AR query performance

mindplay · May 12, 2012, 3:18am

Programmers (and ORMs) usually optimize their query-strategy for as few queries and roundtrips as possible - we sometimes forget that the database server may in fact be on a different physical machine, and suddenly the data-volume may influence the response-time more than the number of queries.

Join-statements merely for the sake of getting all the data in one round-trip actually don’t make much sense, when you really think about it - you’re often transfering and traversing loads of duplicate data, putting more load on the network and adding memory overhead.

That’s not really why we have join-statements in the first-place - they exist for situations where you need to obtain a product of some sort - e.g. something involving sum, avg, count, min or max functions. Join queries are not really an optimization-tool, but most ORMs treat them as such.

But there is in fact a way to execute multiple queries in one round-trip, at least with the mysqli-extension:

http://php.net/manual/en/mysqli.multi-query.php

This does not appear to be possible with PDO, which, I’m guess, is why nobody uses it.

But think about it - if you have 3 customers and 50 orders, and you join those, selecting all the fields, you’re actually sending each customer’s data more than 16 times repeatedly. This data has to be serialized by the database-server, transported over the network (which is worse if your database server is on a different physical server from your application-server), then unserialized by the database-client, and then subsequently you have to traverse all that data in PHP (or some of it, but all of it has to go into memory) and weed out the non-unique customer records.

Does that sound efficient?

Much for efficient and simple would be a batch of two queries that select the 50 orders and 3 customers separately.

Do you think that’s possible?

Da_Sourcerer · May 12, 2012, 12:08pm

Quick note without having read your entire post: At least MySQL allows the traffic to be compressed, which is most useful if client and server are not on the same (physical) machine.

Da_Sourcerer · May 12, 2012, 12:15pm

Ok, got it. I think a lot of this is already covered by the lazy-loading approach Yii’s current AR implementing is using. So the JOINs will mostly kick in if you explicitly fore Yii to use eager loading via ->with(…).

As for the data duplication: I do not think this can be entirely avoided. But it sounds like you would profit from identity maps.

mindplay · May 13, 2012, 3:33pm

That’s sort of my point. You can choose between lazy-loading with many round-trips - or eager-loading with data-duplication.

With the correct APIs, this could be avoided - you could have one round-trip (eager loading) but no data-duplication. Unfortunately, the multi-query facility does not seem to be the answer, as you can’t predict what else you need to load without another round-trip - since the queries are independent queries with individual result-sets. At least not as far as I can figure.

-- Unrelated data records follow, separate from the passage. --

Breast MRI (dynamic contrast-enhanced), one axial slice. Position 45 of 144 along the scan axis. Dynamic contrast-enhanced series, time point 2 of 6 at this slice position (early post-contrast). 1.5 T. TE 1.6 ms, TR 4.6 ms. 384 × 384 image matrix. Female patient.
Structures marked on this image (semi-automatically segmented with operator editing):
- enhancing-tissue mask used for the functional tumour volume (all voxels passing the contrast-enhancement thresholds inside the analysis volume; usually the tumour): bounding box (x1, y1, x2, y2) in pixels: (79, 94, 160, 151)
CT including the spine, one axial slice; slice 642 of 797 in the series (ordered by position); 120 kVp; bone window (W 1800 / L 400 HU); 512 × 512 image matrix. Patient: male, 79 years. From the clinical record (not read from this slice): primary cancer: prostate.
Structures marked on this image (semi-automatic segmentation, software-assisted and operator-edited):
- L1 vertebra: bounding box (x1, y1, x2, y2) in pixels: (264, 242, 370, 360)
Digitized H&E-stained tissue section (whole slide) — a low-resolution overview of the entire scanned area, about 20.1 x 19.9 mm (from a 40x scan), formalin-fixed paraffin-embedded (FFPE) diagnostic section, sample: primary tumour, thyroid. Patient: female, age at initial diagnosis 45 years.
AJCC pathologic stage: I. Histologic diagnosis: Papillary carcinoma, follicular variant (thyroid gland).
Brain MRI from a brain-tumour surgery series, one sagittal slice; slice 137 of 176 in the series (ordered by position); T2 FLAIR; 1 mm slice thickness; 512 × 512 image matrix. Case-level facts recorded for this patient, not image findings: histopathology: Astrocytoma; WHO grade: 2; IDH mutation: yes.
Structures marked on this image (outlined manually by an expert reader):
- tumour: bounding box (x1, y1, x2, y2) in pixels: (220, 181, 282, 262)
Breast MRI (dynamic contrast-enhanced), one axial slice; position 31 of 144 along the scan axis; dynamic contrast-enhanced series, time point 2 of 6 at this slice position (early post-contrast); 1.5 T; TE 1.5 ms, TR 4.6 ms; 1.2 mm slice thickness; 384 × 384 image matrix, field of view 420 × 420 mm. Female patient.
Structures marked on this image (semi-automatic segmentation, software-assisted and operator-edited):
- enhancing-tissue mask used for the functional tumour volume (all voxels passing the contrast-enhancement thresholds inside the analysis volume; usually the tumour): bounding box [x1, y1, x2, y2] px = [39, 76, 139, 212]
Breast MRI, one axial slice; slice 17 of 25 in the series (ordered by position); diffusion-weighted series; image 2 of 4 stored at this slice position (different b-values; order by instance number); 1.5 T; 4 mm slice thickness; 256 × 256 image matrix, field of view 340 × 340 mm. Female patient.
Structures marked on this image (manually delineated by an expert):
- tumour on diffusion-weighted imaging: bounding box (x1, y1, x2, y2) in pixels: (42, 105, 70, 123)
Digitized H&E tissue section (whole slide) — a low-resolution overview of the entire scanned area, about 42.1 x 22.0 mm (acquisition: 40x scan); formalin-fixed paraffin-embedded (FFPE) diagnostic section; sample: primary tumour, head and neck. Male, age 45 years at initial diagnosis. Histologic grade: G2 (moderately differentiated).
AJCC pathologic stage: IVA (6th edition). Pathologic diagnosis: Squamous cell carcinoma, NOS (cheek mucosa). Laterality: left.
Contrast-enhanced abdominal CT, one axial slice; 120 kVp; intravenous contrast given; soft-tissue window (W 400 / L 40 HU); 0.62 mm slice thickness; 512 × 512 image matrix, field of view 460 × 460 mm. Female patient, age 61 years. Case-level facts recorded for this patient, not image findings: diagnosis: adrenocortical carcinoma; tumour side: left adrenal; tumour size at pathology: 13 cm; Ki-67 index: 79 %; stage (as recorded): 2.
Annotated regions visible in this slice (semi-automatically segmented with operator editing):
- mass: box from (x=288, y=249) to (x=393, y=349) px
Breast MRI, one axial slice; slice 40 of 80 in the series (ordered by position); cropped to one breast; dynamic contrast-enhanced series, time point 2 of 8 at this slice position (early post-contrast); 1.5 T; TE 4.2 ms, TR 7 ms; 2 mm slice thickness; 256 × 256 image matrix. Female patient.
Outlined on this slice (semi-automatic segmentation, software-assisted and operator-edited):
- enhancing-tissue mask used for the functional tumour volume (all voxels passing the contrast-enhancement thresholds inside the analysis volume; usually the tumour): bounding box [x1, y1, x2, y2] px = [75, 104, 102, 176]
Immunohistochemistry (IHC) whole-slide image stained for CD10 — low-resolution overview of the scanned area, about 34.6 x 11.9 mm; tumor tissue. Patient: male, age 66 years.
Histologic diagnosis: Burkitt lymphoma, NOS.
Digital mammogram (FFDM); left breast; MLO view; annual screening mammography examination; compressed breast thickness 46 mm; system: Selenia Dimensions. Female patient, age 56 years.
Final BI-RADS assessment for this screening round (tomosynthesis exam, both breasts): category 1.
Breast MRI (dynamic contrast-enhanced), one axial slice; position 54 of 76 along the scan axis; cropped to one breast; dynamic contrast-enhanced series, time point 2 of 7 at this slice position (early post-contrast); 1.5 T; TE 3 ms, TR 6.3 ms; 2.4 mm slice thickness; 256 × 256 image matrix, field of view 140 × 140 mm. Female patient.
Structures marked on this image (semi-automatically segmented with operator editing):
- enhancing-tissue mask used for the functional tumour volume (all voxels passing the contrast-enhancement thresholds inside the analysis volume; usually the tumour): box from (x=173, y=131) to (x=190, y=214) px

This brings me back to what I’ve been thinking for some time now - that DBMS APIs really are designed for database administrators (or DBA tools like graphical front-ends) and not for software. Where are the APIs that were designed for software? Mainstream DMBS do not have any… odd right? being that DBMS are much more frequently used for back-end persistence for software, than for DBA front-end tools…

zilles · May 15, 2012, 5:21pm

Doesn’t the default mechanism that the current Yii uses already address your data throughput issue?

Unless you use the "together" flag on a with query:

So, true, it takes 2 or maybe 3 queries to get your results instead of the one you’re talking about, but there is no duplication of data, and you’re avoiding the n query problem.

mindplay · May 18, 2012, 2:27am

Well, not quite - I’m talking also about the number of roundtrips. You send one request, and you have to wait for the response before you can construct the next query and send that - and so forth.

The waiting is pointless - you already know your data-access pattern in advance; unfortunately DBMS, their APIs, and SQL at large, were not designed for software, but for database administrators and DBA tools. Actually I saw somebody else pointing that out in an article today:

http://saucelabs.com/blog/index.php/2012/05/goodbye-couchdb/

Although I thought this article was largely garbage, this particular observation is one I’ve been pointing out a lot lately. Your ORM is actually a code-generator. What’s worse, your ORM generates SQL, and your DBMS then parses that code and compiles it into an “execution plan”, which is really a program. But the truth of the matter is, the entire process is really pointless, because your software does not sporadically come up with new queries on it’s own - your applications have predictable data-access patterns, with the possible exception of a few applications that allow arbitrary query-construction. Applications such as DBA tools. Heh.

Da_Sourcerer · May 18, 2012, 8:31am

Hm, I’m not sure that actually holds … What will be sent over the wire is not the raw “SELECT * FROM …” but a binary protocol containing already (pre-)parsed queries. Then, there are prepared statements that further reduce parsing time. Predictable access patterns are covered by some quite good query caches etc. Honestly, I don’t quite see where you’re going here. Your charge against SQL sounds really like a charge against n-tier application design.